A small privately held corporation is trying to raise money for a business expansion. The total cost of the expansion is $5,000,000. The expected return on assets before taxes (EBIT) for the business expansion project based upon the expected probabilities of returns are .2 of an 8% return, .5 of a 10% return and .3 of a 12% return. The privately held corporation’s owners are considering two options which involve obtaining one of two types of loans from an area bank. The current individual stock investors will put in the needed additional equity investment capital for the expansion project based upon which loan is selected.

Loan option 1: The bank is willing to lend 60% of the costs of the project with a 10 year interest only loan at an annual contract rate of 6% with interest payable quarterly and a balloon note payment at the end of 10 years. The loan closing costs and set up fees will be 4% of the amount borrowed and the owners will be held personally responsible for the loan. The closing costs and fees must be paid in cash when the loan contract is signed and begins.

Loan option 2: The bank is also willing to lend 80% of the costs of the project with a 10 year interest only loan at an annual contract rate of 8.5% with interest payable quarterly and a balloon note payable at the end of 10 years. The loan closing cost is 5% of the amount borrowed and the owners will also be held personally responsible for the loan. The closing costs fees must be paid in cash when the loan contract is signed and begins.

To assist in this financial decision making situation, calculate the follow:

What is the APR for each loan?

Option 1 _________

Option 2 _________

What is the expected return on equity investment for this business expansion project for each option of financing this expansion project based upon the expected return on total assets for the project?

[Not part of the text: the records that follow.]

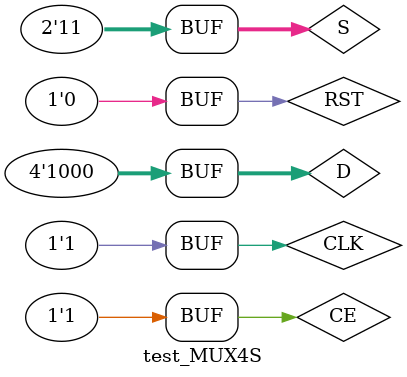
<source format=v>
`timescale 1ns / 1ps
module test_MUX4S;

	// Inputs
	reg [3:0] D;
	reg [1:0] S;
	reg CE;
	reg CLK;
	reg RST;

	// Outputs
	wire Q;

	// Instantiate the Unit Under Test (UUT)
	MUX4S uut (
		.D(D), 
		.S(S), 
		.Q(Q), 
		.CE(CE), 
		.CLK(CLK), 
		.RST(RST)
	);

	initial begin
		// Initialize Inputs
		D = 0;
		S = 0;
		CE = 1;
		CLK = 0;
		RST = 0;

		// Wait 100 ns for global reset to finish
		#100;
        
		// Add stimulus here
		#5 CLK = 0; RST = 1;
		#5 CLK = 1;
		#5 CLK = 0; RST = 0;
		#5 CLK = 1;
		#5 CLK = 0; D = 1; S = 0;
		#5 CLK = 1;
		#5 CLK = 0; D = 1; S = 1;
		#5 CLK = 1;
		#5 CLK = 0; D = 1; S = 2;
		#5 CLK = 1;
		#5 CLK = 0; D = 1; S = 3;
		#5 CLK = 1;
		#5 CLK = 0; D = 2; S = 0;
		#5 CLK = 1;
		#5 CLK = 0; D = 2; S = 1;
		#5 CLK = 1;
		#5 CLK = 0; D = 2; S = 2;
		#5 CLK = 1;
		#5 CLK = 0; D = 2; S = 3;
		#5 CLK = 1;
		#5 CLK = 0; D = 4; S = 0;
		#5 CLK = 1;
		#5 CLK = 0; D = 4; S = 1;
		#5 CLK = 1;
		#5 CLK = 0; D = 4; S = 2;
		#5 CLK = 1;
		#5 CLK = 0; D = 4; S = 3;
		#5 CLK = 1;
		#5 CLK = 0; D = 8; S = 0;
		#5 CLK = 1;
		#5 CLK = 0; D = 8; S = 1;
		#5 CLK = 1;
		#5 CLK = 0; D = 8; S = 2;
		#5 CLK = 1;
		#5 CLK = 0; D = 8; S = 3;
		#5 CLK = 1;
		#5 CLK = 0;
		#5 CLK = 1;

	end
      
endmodule


</source>
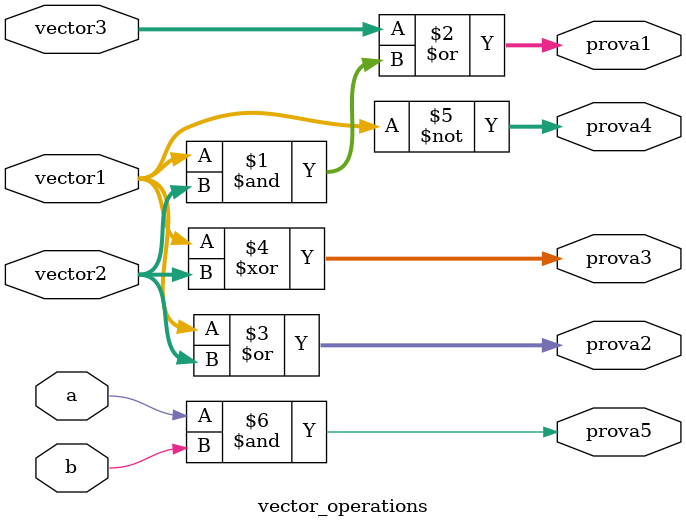
<source format=sv>
module vector_operations(
    input logic [5:0] vector1, vector2,vector3,
    input logic a,b,
    output logic [5:0] prova1,prova2,prova3,prova4,
    output logic prova5
);

    // Assegnazione di valori ai vettori e allo scalare        
    // Operazione AND elemento per elemento tra i vettori
   assign prova1 = vector3 | (vector1 & vector2);
   assign prova2 = vector1 | vector2;
   assign prova3 = vector1 ^ vector2; 
   assign prova4 = ~ vector1;
   assign prova5 = a & b;
endmodule

</source>
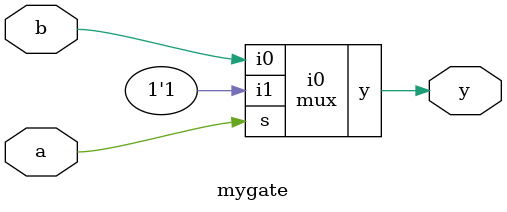
<source format=sv>
module tb;

logic a,b,y;
mygate i0 (.a, .b, .y);

initial
  for(int i = 0 ; i < 4; i++) begin
    {a,b} =i[1:0];
    #0;
    $display("%b %b %b",a,b,y);
  end
endmodule

module mux (input i0,i1,s,output y);
  assign y = s ? i1 : i0;
endmodule

module mygate(input a,b, output y);
  mux i0 (.y, .s(a), .i0(b), .i1(1'b1));
  logic vikram;
endmodule

</source>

Show all your calculations.

What is the expected EBIT for the expansion project? $ ______________

Total Interest Expense per year for Project Option 1 $_____________ Option 2 $___________

Earnings before Taxes per year for Project Option 1 $_____________ Option 2 $___________

Total Equity Investment for Option 1 $__________ Option 2 $__________

ROE before taxes if Option 1 is used? _________________%

ROE before taxes if Option 2 is used? ___________________%

Which option do you recommend and why?

Justify your answer with appropriate financial decision making analysis and data from your analysis based on the information available.